Why Disney Infinity is chasing the social gamer

The secret to Disney Infinity's success - and longevity - may not be exclusively found in the toy aisle, but in the clouds.
August 1, 2013

The secret to Disney Infinity’s success – and longevity – may not be exclusively found in the toy aisle, but in the clouds. With Activision’s Skylanders video game franchise surpassing US$1 billion at retail, and customizable online games like Minecraft moving past 11 million downloads, the House of Mouse, has been, well, all ears.

On August 18, Disney is set to release its largest gaming initiative to date, aptly named Infinity, which offers an open-ended play model that allows users to interact with Disney and Pixar characters within video games that are compatible with more than 30 collectible physical pieces. And while the product is expected to be pitted against Skylanders and a growing list of competitors on the toy front, Infinity’s cloud-powered user-generated content (UGC) element is directly targeting an increasingly social demographic that not only wants to play, but share.

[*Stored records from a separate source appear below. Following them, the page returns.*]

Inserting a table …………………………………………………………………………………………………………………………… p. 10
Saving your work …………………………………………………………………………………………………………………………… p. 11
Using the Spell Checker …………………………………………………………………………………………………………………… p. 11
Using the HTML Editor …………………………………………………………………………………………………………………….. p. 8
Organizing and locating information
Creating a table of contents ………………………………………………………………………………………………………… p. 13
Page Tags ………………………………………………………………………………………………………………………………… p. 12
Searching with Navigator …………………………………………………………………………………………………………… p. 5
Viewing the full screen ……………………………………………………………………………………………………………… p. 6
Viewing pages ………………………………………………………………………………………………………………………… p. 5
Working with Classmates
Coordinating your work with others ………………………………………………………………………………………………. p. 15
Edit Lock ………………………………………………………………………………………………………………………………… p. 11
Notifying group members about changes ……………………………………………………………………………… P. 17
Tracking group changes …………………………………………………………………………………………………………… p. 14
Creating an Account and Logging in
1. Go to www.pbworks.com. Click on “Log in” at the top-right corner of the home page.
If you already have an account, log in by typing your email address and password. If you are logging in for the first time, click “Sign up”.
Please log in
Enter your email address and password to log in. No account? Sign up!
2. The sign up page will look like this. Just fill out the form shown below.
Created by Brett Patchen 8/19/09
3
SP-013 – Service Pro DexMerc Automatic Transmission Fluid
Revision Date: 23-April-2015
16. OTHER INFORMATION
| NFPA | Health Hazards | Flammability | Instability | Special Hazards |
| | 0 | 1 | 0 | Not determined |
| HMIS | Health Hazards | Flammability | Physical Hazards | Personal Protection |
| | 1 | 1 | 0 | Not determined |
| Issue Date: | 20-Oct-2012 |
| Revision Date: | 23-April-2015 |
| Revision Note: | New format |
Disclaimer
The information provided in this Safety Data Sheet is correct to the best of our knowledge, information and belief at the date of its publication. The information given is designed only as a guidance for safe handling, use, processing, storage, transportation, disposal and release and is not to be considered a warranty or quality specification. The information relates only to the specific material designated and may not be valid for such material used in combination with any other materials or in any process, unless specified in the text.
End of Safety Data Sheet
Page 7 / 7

Housed within Infinity’s Toy Box Mode, which allows kids to engage in customizable play using a large catalogue of Disney characters and settings, will be the ability to upload user’s own game creations directly to Disney using cloud software. In this space, kids will then be able browse through other Toy Box creations submitted by players from around the world. Disney intends to feature roughly 10 user-generated Toy Box games every week within the console game itself to be selected by an in-house staff of around 75 people. (Since the console game is connected online, it gets updated weekly). Interestingly, the games will be console agnostic, meaning that even if a chosen game was made by a player on an Xbox, it could be played by another gamer using a Sony PS3, for example.

“Mimicking playground play is the key here. For us, our mindset is with games like Minecraft, where you see this incredible community that feeds into kids’ imaginations and desires to want to outdo each other,” says Ryan Rothenberger, a senior producer for Infinity and a lead architect of the game’s UGC element, which is accessible via Xbox 360, Playstation 3 and Wii U, and will be available online a few months following the console game’s release.

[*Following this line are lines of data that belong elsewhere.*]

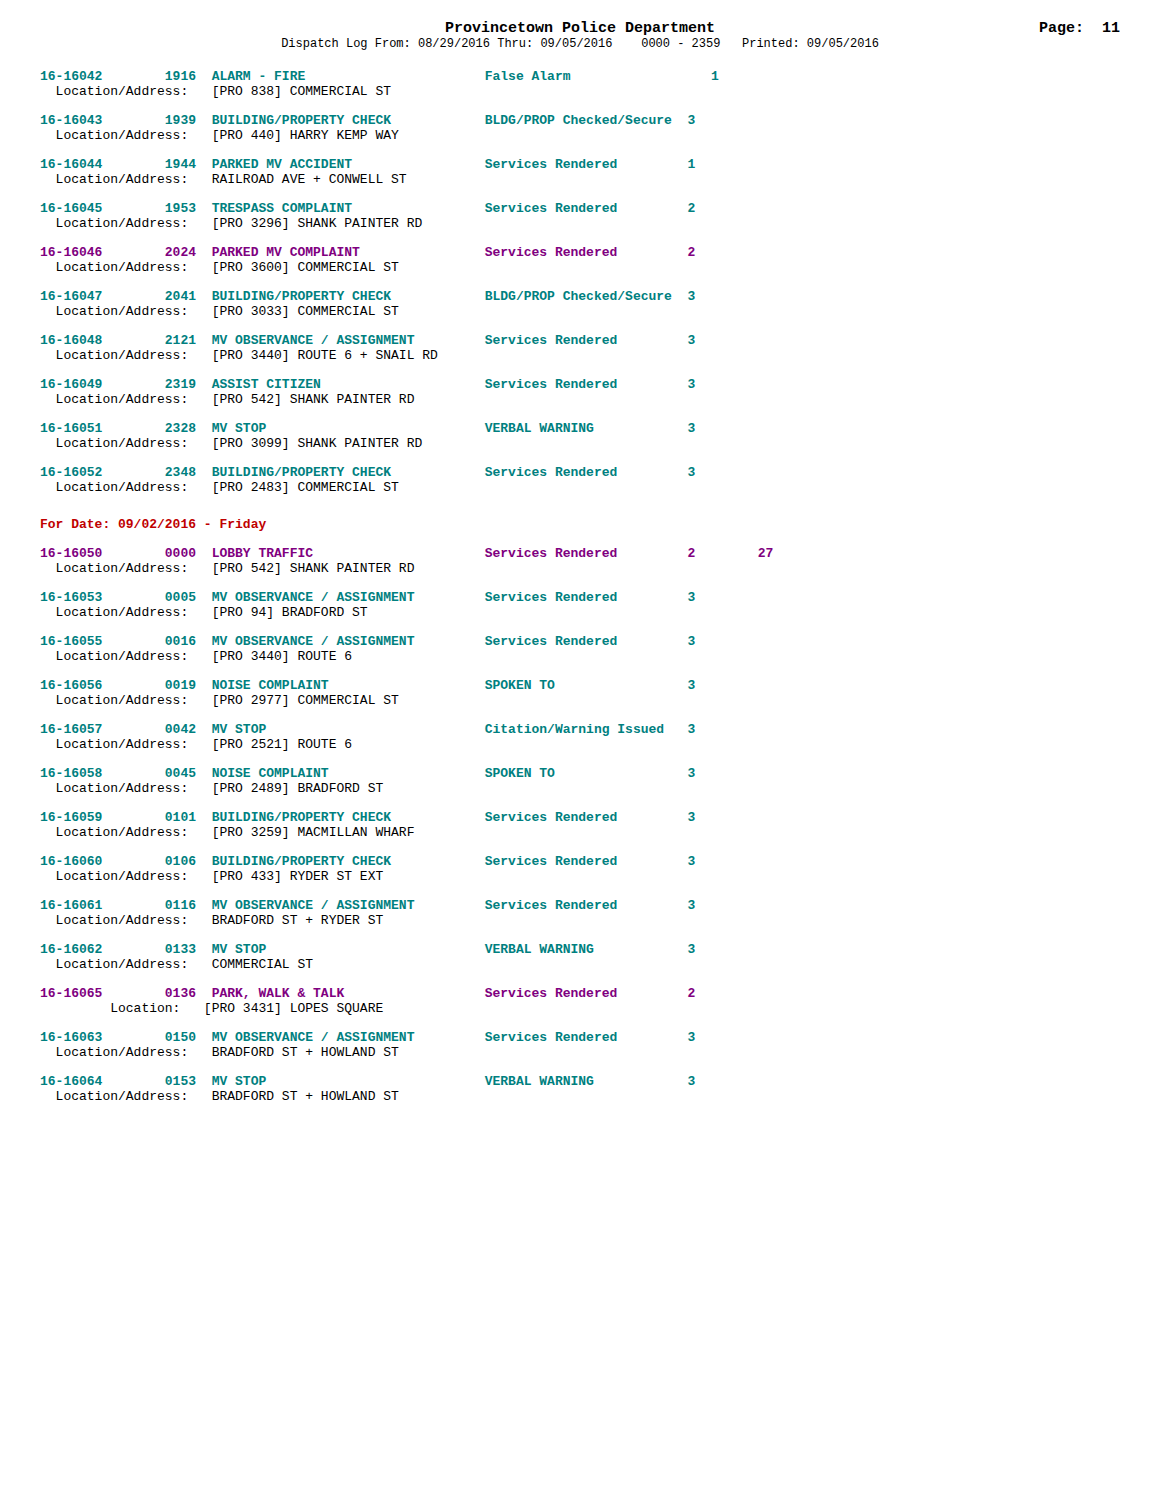Provincetown Police DepartmentPage: 11
Dispatch Log From: 08/29/2016 Thru: 09/05/2016 0000 - 2359 Printed: 09/05/2016
16-16042 1916 ALARM - FIRE False Alarm 1 Location/Address: [PRO 838] COMMERCIAL ST
16-16043 1939 BUILDING/PROPERTY CHECK BLDG/PROP Checked/Secure 3 Location/Address: [PRO 440] HARRY KEMP WAY
16-16044 1944 PARKED MV ACCIDENT Services Rendered 1 Location/Address: RAILROAD AVE + CONWELL ST
16-16045 1953 TRESPASS COMPLAINT Services Rendered 2 Location/Address: [PRO 3296] SHANK PAINTER RD
16-16046 2024 PARKED MV COMPLAINT Services Rendered 2 Location/Address: [PRO 3600] COMMERCIAL ST
16-16047 2041 BUILDING/PROPERTY CHECK BLDG/PROP Checked/Secure 3 Location/Address: [PRO 3033] COMMERCIAL ST
16-16048 2121 MV OBSERVANCE / ASSIGNMENT Services Rendered 3 Location/Address: [PRO 3440] ROUTE 6 + SNAIL RD
16-16049 2319 ASSIST CITIZEN Services Rendered 3 Location/Address: [PRO 542] SHANK PAINTER RD
16-16051 2328 MV STOP VERBAL WARNING 3 Location/Address: [PRO 3099] SHANK PAINTER RD
16-16052 2348 BUILDING/PROPERTY CHECK Services Rendered 3 Location/Address: [PRO 2483] COMMERCIAL ST
For Date: 09/02/2016 - Friday
16-16050 0000 LOBBY TRAFFIC Services Rendered 2 27 Location/Address: [PRO 542] SHANK PAINTER RD
16-16053 0005 MV OBSERVANCE / ASSIGNMENT Services Rendered 3 Location/Address: [PRO 94] BRADFORD ST
16-16055 0016 MV OBSERVANCE / ASSIGNMENT Services Rendered 3 Location/Address: [PRO 3440] ROUTE 6
16-16056 0019 NOISE COMPLAINT SPOKEN TO 3 Location/Address: [PRO 2977] COMMERCIAL ST
16-16057 0042 MV STOP Citation/Warning Issued 3 Location/Address: [PRO 2521] ROUTE 6
16-16058 0045 NOISE COMPLAINT SPOKEN TO 3 Location/Address: [PRO 2489] BRADFORD ST
16-16059 0101 BUILDING/PROPERTY CHECK Services Rendered 3 Location/Address: [PRO 3259] MACMILLAN WHARF
16-16060 0106 BUILDING/PROPERTY CHECK Services Rendered 3 Location/Address: [PRO 433] RYDER ST EXT
16-16061 0116 MV OBSERVANCE / ASSIGNMENT Services Rendered 3 Location/Address: BRADFORD ST + RYDER ST
16-16062 0133 MV STOP VERBAL WARNING 3 Location/Address: COMMERCIAL ST
16-16065 0136 PARK, WALK & TALK Services Rendered 2 Location: [PRO 3431] LOPES SQUARE
16-16063 0150 MV OBSERVANCE / ASSIGNMENT Services Rendered 3 Location/Address: BRADFORD ST + HOWLAND ST
16-16064 0153 MV STOP VERBAL WARNING 3 Location/Address: BRADFORD ST + HOWLAND ST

Rothenberger says the UGC element is there to give new – and constant – life to the Disney Infinity console element. “With Toy Box, it’s limitless content. If we didn’t have a vehicle that allowed sharing, Infinity’s impact would be minimized and the lifespan short-lived.”

Further prolonging Infinity’s life cycle are game-building tools that kids and budding game designers, as young as seven, can use to design real games filled with self-appointed villains, point structures and backdrops. Once kids wave their magic wands, their own versions become playable and are set to their own rules.

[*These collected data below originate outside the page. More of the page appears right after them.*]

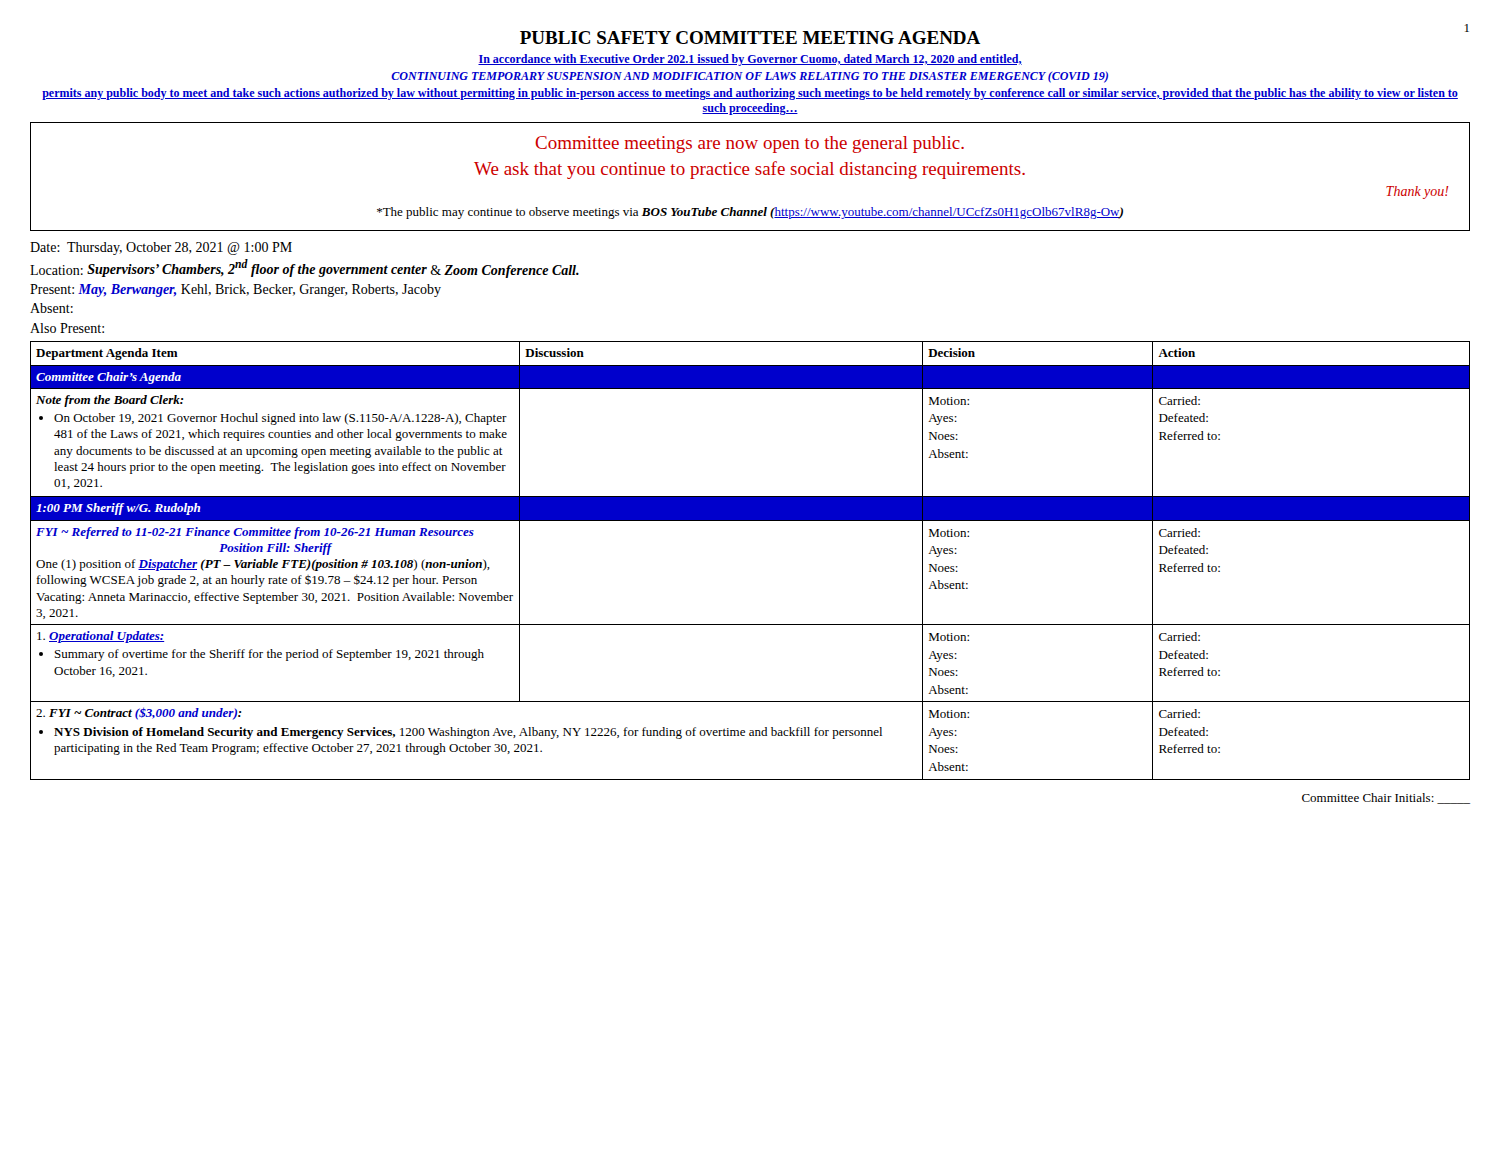1
PUBLIC SAFETY COMMITTEE MEETING AGENDA
In accordance with Executive Order 202.1 issued by Governor Cuomo, dated March 12, 2020 and entitled,
CONTINUING TEMPORARY SUSPENSION AND MODIFICATION OF LAWS RELATING TO THE DISASTER EMERGENCY (COVID 19)
permits any public body to meet and take such actions authorized by law without permitting in public in-person access to meetings and authorizing such meetings to be held remotely by conference call or similar service, provided that the public has the ability to view or listen to such proceeding…
Committee meetings are now open to the general public.
We ask that you continue to practice safe social distancing requirements.
Thank you!
*The public may continue to observe meetings via BOS YouTube Channel (https://www.youtube.com/channel/UCcfZs0H1gcOlb67vlR8g-Ow)
Date: Thursday, October 28, 2021 @ 1:00 PM
Location: Supervisors’ Chambers, 2nd floor of the government center & Zoom Conference Call.
Present: May, Berwanger, Kehl, Brick, Becker, Granger, Roberts, Jacoby
Absent:
Also Present:
| Department Agenda Item | Discussion | Decision | Action |
| --- | --- | --- | --- |
| Committee Chair’s Agenda | | | |
| Note from the Board Clerk: On October 19, 2021 Governor Hochul signed into law (S.1150-A/A.1228-A), Chapter 481 of the Laws of 2021, which requires counties and other local governments to make any documents to be discussed at an upcoming open meeting available to the public at least 24 hours prior to the open meeting. The legislation goes into effect on November 01, 2021. | | Motion: Ayes: Noes: Absent: | Carried: Defeated: Referred to: |
| 1:00 PM Sheriff w/G. Rudolph | | | |
| FYI ~ Referred to 11-02-21 Finance Committee from 10-26-21 Human Resources Position Fill: Sheriff One (1) position of Dispatcher (PT – Variable FTE)(position # 103.108 ) ( non-union ), following WCSEA job grade 2, at an hourly rate of $19.78 – $24.12 per hour. Person Vacating: Anneta Marinaccio, effective September 30, 2021. Position Available: November 3, 2021. | | Motion: Ayes: Noes: Absent: | Carried: Defeated: Referred to: |
| 1. Operational Updates: Summary of overtime for the Sheriff for the period of September 19, 2021 through October 16, 2021. | | Motion: Ayes: Noes: Absent: | Carried: Defeated: Referred to: |
| 2. FYI ~ Contract ($3,000 and under) : NYS Division of Homeland Security and Emergency Services, 1200 Washington Ave, Albany, NY 12226, for funding of overtime and backfill for personnel participating in the Red Team Program; effective October 27, 2021 through October 30, 2021. | Motion: Ayes: Noes: Absent: | Carried: Defeated: Referred to: |
Committee Chair Initials: _____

And while online open-ended play models like Minecraft are direct competitors, Rothenberger says Infinity is carving out its own niche. For one, the game is targeted at the console market (Minecraft started out as a PC game and then moved into consoles and mobile), but it’s also looking to bridge the gap between the console and PC market by allowing seamless play between the two. The upcoming PC version of Toy Box Mode will essentially use the same system as the console, so kids can play online and then pick up where they left off on their console devices.

“Kids can build a Toy Box game on a PC laptop on the go, save it to their private UGC account, and then when they get home to their Xbox 360, they can boot it up and finish playing,” says Rothenberger. He adds that mobile plans are also in the works for Infinity, but more details will not be released until later this month.

“Skylanders doesn’t have anything like this as far as user-generated-content is concerned,” he says. “This has nothing to do with toys.”